Schlussfolgerung. Wer demnach eine kostspielige,
zeitraubende, unbrauchbare und unschön
klingende Sammelsurium-, Mischmasch-
und Schwätzer-Sprache liebt:
der lerne die prahlerisch ausposaunte Reklamesprache des Pseudoesp. oder andere Nachäffersprachen des Vp.!

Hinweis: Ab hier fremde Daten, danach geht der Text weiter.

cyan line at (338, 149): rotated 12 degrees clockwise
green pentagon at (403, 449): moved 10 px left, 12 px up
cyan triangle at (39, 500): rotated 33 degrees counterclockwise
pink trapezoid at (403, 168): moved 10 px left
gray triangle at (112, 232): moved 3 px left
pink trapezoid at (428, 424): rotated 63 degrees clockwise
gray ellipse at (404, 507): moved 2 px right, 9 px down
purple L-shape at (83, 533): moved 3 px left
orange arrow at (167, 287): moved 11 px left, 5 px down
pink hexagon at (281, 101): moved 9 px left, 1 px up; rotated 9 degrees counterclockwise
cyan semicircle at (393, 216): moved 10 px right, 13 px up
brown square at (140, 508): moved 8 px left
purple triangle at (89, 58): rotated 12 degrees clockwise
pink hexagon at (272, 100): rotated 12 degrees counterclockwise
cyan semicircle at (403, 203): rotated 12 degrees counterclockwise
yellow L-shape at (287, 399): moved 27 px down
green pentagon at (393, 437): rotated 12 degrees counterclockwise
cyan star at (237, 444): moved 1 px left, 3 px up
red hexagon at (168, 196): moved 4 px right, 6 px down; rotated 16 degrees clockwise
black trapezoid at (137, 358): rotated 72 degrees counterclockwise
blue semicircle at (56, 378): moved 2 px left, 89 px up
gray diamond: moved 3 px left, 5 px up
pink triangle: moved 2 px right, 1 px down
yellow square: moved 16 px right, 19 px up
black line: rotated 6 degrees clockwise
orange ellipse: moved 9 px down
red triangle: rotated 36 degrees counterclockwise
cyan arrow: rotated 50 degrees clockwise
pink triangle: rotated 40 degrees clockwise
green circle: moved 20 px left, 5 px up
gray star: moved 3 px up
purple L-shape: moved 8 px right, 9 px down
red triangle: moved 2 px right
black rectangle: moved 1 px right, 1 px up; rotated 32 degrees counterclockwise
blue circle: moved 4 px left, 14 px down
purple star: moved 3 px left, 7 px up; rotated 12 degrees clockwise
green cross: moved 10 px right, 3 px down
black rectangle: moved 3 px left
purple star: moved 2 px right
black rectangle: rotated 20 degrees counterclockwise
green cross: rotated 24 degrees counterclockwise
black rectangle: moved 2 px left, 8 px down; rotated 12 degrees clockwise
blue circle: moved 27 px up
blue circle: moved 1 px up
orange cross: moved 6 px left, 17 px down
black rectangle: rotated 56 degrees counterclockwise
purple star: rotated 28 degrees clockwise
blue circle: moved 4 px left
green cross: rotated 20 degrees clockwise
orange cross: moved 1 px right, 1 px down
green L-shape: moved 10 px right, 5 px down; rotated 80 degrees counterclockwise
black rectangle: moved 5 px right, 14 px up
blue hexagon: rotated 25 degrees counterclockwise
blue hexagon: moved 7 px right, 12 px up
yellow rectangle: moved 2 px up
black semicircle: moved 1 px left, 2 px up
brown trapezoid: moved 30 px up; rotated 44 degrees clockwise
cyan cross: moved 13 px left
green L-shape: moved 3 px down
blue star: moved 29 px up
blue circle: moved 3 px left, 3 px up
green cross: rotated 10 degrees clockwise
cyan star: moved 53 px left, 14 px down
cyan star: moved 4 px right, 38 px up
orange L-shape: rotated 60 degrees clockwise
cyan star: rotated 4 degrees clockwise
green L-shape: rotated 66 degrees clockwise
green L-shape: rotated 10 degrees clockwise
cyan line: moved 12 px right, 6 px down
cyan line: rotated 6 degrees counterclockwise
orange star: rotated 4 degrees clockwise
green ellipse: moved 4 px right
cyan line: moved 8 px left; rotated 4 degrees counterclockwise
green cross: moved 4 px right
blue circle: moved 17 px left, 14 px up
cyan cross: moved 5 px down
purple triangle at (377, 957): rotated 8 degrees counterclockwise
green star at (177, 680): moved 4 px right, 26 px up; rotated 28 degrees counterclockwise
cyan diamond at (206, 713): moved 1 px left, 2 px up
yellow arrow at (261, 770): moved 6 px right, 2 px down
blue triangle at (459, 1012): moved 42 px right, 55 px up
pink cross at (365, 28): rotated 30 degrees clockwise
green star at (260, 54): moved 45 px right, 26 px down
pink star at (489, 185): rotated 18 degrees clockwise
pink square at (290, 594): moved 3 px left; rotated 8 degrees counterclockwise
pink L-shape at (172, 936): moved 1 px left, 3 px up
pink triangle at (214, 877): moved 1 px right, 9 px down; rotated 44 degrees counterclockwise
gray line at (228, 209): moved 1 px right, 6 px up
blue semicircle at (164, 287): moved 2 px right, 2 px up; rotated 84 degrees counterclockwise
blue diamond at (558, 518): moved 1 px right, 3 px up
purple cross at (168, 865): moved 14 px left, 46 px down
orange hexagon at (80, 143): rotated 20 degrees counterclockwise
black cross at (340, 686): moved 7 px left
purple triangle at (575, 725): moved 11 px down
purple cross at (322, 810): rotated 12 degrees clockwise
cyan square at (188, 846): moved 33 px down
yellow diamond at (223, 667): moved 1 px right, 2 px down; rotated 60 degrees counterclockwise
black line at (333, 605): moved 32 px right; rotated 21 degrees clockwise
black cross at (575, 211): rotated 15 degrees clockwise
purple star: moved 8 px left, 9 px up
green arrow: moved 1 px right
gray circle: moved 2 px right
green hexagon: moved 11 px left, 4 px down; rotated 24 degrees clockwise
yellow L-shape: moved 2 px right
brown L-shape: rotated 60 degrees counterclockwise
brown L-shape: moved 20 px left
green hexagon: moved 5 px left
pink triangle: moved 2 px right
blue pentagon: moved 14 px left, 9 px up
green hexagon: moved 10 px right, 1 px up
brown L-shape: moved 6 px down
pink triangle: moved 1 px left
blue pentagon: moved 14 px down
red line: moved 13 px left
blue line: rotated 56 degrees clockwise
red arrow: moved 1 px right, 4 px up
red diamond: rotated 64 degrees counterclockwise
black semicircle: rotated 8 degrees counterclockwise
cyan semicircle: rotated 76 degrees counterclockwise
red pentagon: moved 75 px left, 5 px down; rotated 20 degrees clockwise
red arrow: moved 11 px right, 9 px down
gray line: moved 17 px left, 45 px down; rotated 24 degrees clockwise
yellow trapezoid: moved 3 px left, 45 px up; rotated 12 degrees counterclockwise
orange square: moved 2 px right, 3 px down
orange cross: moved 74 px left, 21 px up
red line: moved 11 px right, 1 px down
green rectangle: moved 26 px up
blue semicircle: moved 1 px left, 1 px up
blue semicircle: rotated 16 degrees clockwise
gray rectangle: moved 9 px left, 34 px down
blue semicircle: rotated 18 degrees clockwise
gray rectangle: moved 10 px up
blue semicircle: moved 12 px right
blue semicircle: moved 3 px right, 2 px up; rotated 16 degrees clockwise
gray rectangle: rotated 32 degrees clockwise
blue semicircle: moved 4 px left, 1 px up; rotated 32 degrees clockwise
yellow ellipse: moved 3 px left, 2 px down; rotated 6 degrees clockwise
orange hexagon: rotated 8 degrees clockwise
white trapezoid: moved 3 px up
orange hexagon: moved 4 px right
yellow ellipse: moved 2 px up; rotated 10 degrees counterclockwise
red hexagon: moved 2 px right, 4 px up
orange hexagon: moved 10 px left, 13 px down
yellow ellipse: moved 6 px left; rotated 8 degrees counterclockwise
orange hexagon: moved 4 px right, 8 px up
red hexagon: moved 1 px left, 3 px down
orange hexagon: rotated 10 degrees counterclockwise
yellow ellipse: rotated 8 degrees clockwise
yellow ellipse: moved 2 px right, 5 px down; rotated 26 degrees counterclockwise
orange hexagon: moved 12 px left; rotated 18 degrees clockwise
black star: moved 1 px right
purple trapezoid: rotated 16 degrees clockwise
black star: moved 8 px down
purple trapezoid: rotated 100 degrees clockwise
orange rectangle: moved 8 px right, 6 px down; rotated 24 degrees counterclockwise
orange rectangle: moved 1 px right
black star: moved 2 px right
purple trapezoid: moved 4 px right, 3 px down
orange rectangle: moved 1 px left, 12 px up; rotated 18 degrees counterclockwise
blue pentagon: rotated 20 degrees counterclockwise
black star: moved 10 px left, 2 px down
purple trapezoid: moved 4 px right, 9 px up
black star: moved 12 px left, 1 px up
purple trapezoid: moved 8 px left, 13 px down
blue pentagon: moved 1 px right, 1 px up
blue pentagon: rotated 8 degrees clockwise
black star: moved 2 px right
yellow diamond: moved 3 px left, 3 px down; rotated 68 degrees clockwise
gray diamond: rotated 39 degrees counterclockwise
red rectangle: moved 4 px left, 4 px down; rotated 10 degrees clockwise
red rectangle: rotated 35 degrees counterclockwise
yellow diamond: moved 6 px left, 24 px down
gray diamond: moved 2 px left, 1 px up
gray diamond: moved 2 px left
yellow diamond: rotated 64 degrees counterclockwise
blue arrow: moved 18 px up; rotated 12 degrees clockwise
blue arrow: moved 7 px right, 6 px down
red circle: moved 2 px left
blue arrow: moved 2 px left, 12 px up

— Wer dagegen eine wirklich rasch erlernbare, Zeit,
Raum, Mühe und Geld ersparende,
kräftig und voll klingende
und ohne Reklame eingeführte wirkliche Welt-
oder Allsprache, eine weitverbreitete,
einfache, kurze und praktische Denkersprache
will: der lernt freudigst Volapük
und bleibt bei Volapük, das
von Tag zu Tag auf der ganzen Erde immer größere Verbreitung findet und nahezu 1800
diplomirte Lehrer und Lehrerinen besitzt.